Leave out pictures; repeat exactly the lines from the "left elbow: (167, 186)" line through the last of the data below.

┄┄┄┄┄┄

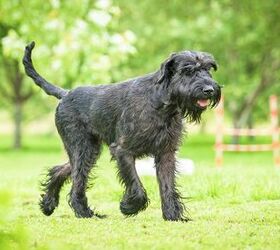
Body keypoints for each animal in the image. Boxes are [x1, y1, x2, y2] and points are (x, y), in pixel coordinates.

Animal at [22, 42, 221, 222]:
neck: (161, 103)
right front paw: (128, 207)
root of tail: (65, 93)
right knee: (77, 182)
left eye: (208, 69)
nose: (209, 89)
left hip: (89, 151)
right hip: (82, 148)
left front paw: (173, 215)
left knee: (61, 170)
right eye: (188, 70)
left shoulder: (166, 153)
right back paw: (84, 213)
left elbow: (167, 186)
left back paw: (48, 204)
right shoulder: (123, 150)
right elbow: (136, 185)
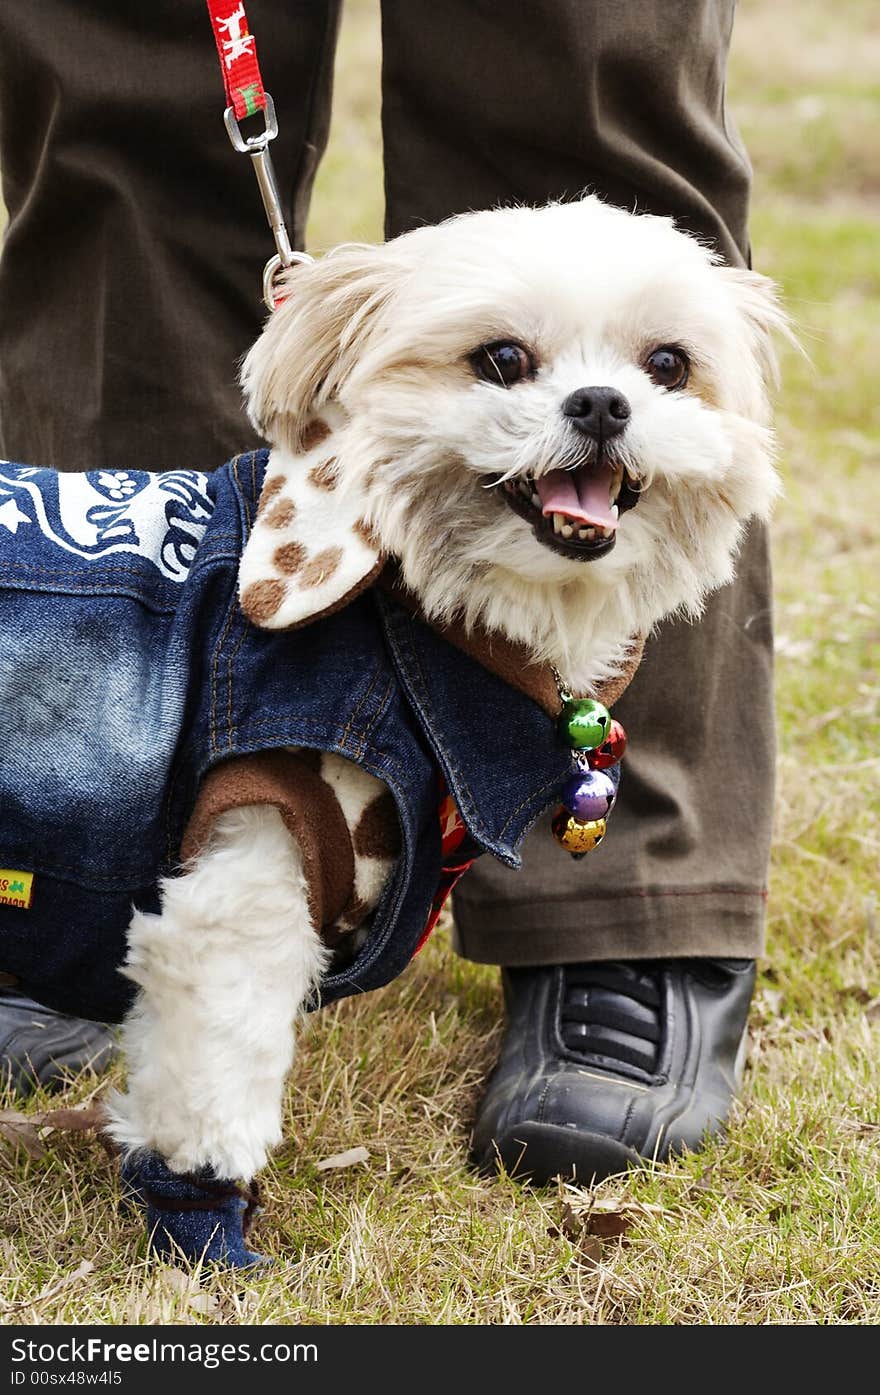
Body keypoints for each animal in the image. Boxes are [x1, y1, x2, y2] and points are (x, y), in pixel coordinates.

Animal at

┄┄┄┄┄┄

| Result below |
left elbow: (167, 186)
left back paw: (48, 204)
right shoulder: (123, 150)
right elbow: (136, 185)
Body keypoints for each animal in the image. Boxes are [x1, y1, x2, y2] and points are (x, y), in pixel coordinates.

Animal at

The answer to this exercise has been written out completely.